- _Your assignment_
Without the pictures, return each record as it appears.

Start of Record extracts

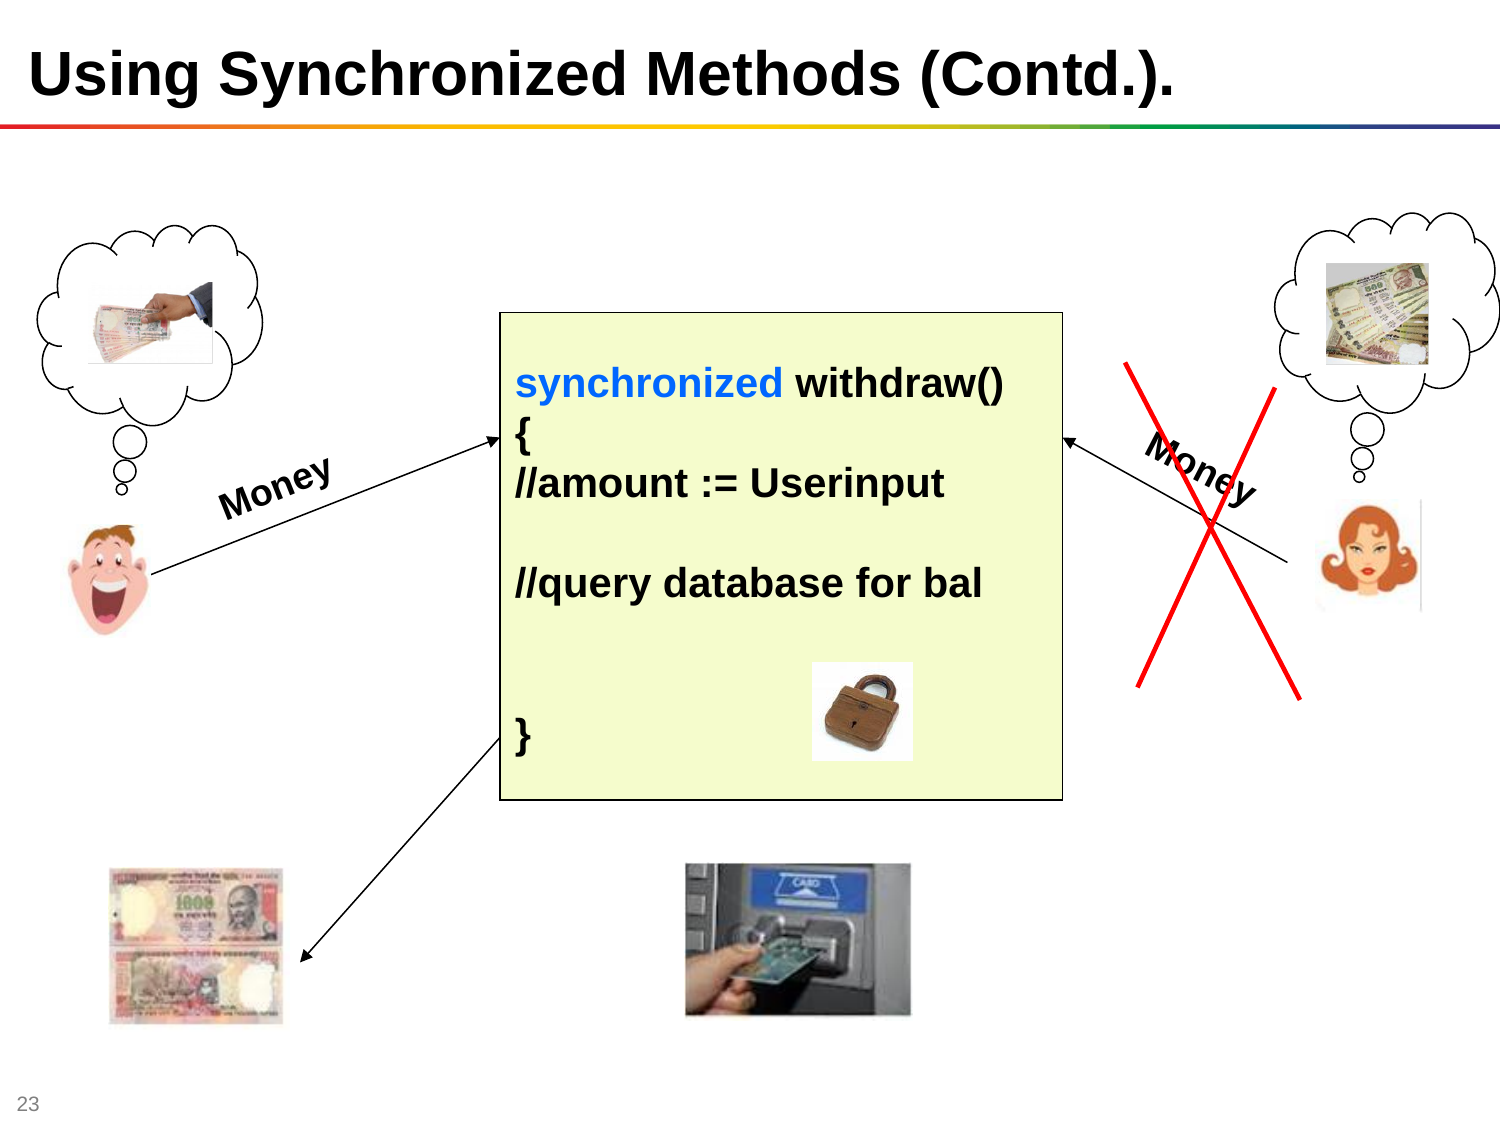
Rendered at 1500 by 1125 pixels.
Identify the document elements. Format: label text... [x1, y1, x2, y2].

text_box [300, 737, 501, 963]
text_box [155, 436, 500, 574]
picture [1325, 262, 1429, 366]
text_box [1350, 412, 1385, 470]
text_box [113, 425, 147, 459]
text_box [1274, 213, 1500, 414]
text_box [1353, 471, 1365, 483]
text_box [113, 460, 137, 495]
picture [108, 867, 290, 1033]
picture [812, 662, 913, 761]
picture [87, 281, 213, 364]
title Using Synchronized Methods (Contd.). [13, 24, 1364, 117]
picture [684, 862, 913, 1021]
text_box Money [1122, 406, 1283, 529]
picture [59, 524, 151, 638]
text_box [1062, 437, 1204, 517]
picture [1314, 499, 1423, 613]
text_box Money [195, 429, 356, 541]
text_box [37, 225, 263, 426]
text_box synchronized withdraw() { //amount := Userinput //query database for bal } [500, 312, 1063, 800]
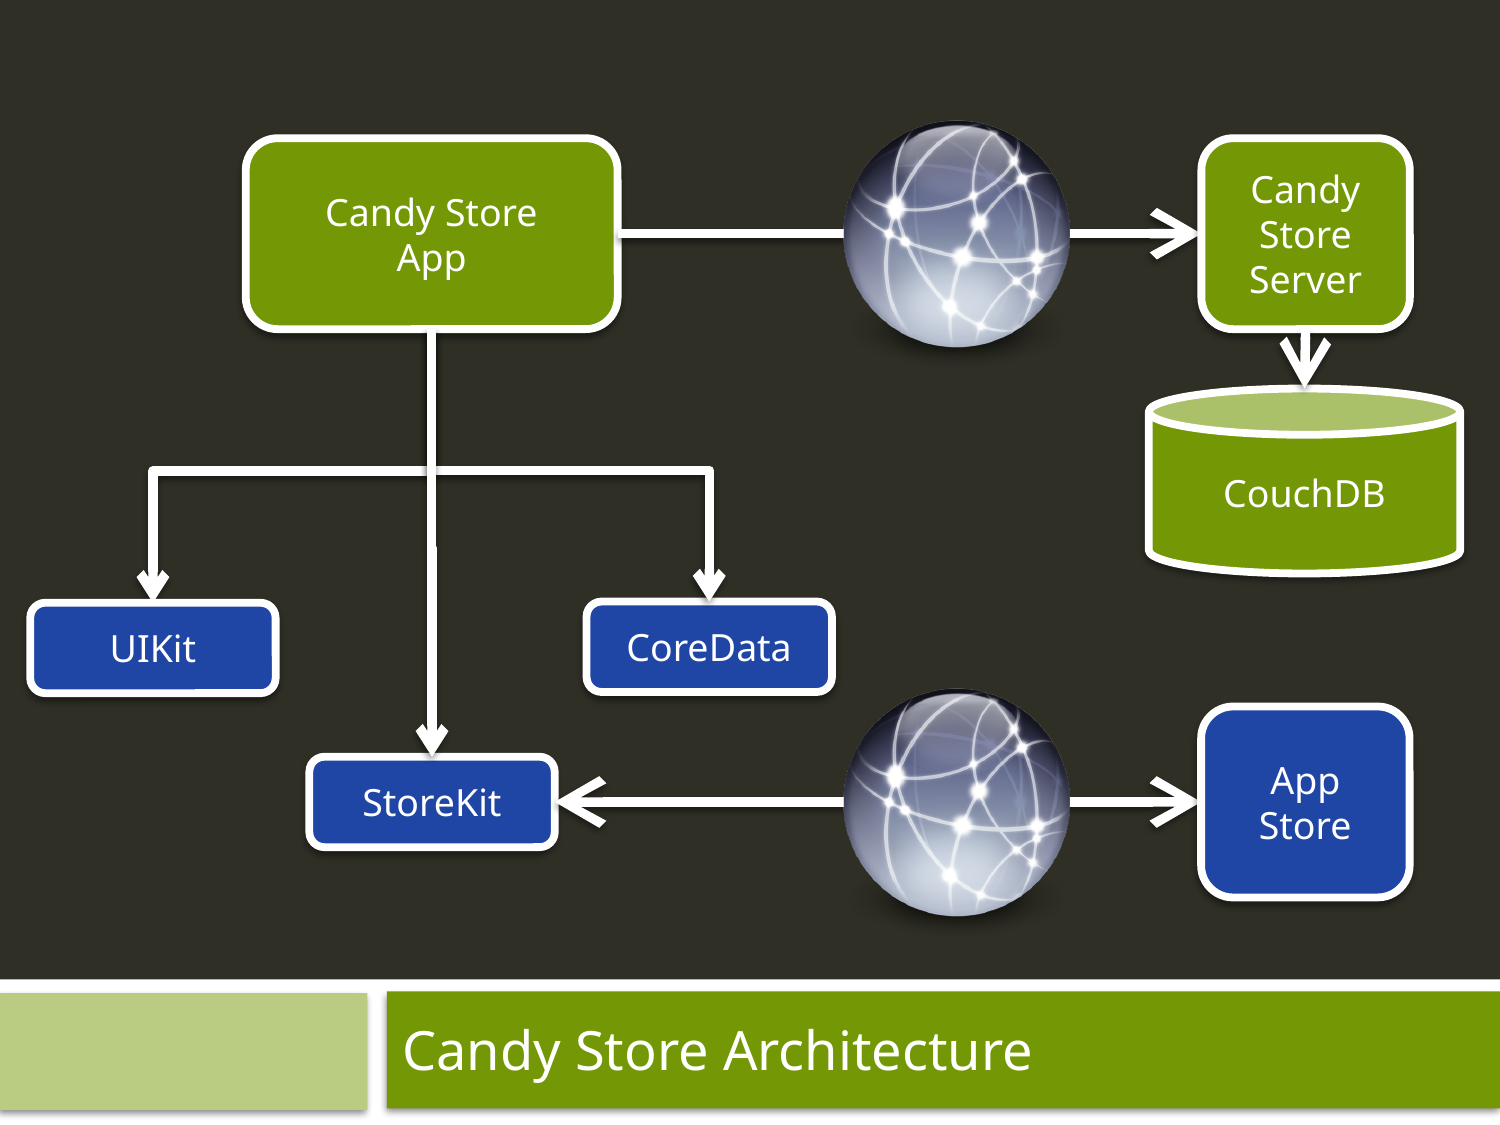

End of Record extracts

- _Response to the task_
Rendered at 1500 by 1125 pixels.
Identify the document elements. Format: label text... [x1, y1, x2, y2].

text_box [300, 737, 501, 963]
text_box [155, 436, 500, 574]
picture [1325, 262, 1429, 366]
text_box [1350, 412, 1385, 470]
text_box [113, 425, 147, 459]
text_box [1274, 213, 1500, 414]
text_box [1353, 471, 1365, 483]
text_box [113, 460, 137, 495]
picture [108, 867, 290, 1033]
picture [812, 662, 913, 761]
picture [87, 281, 213, 364]
title Using Synchronized Methods (Contd.). [13, 24, 1364, 117]
picture [684, 862, 913, 1021]
text_box Money [1122, 406, 1283, 529]
picture [59, 524, 151, 638]
text_box [1062, 437, 1204, 517]
picture [1314, 499, 1423, 613]
text_box Money [195, 429, 356, 541]
text_box [37, 225, 263, 426]
text_box synchronized withdraw() { //amount := Userinput //query database for bal } [500, 312, 1063, 800]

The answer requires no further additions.